Workers fail to process traffic due to a PF_RING problem

Hi all,

I’ve noticed a problem with the cluster where some workers do not start. I can tell this by looking at the stats from broctl using “netstats”, “status”, and “ps.bro”.

It seems there is a problem with how PF_RING is used or PF_RING itself. (Or maybe my setup.) Has anyone else encountered this problem and started trying to isolate it ?

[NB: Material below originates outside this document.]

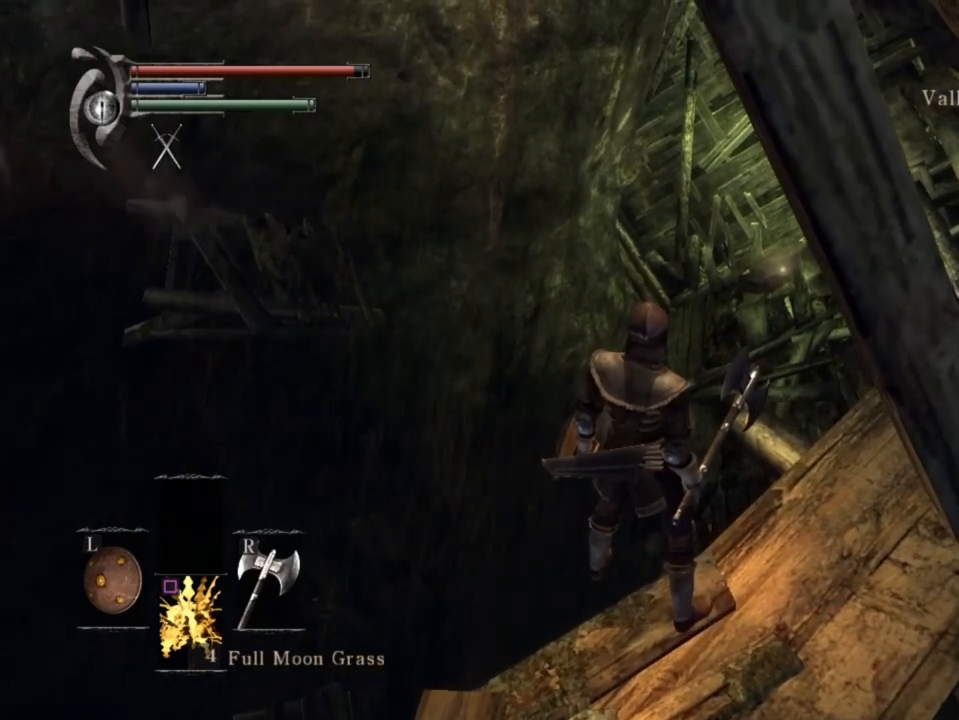
{"buttons": [], "left_stick": "center", "right_stick": "center", "events": [[433, "left_stick", "up"], [500, "left_stick", "center"]]}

Restarting the worker seems to make it “work” again. This phenomenon seems to happen almost every time I start the cluster. Some times, on some nodes, more than one worker is affected.

If it helps to know I am using PF_RING from SVN 2013-03-19 and have experienced the issue with all previous versions. Bro is 2.1-380.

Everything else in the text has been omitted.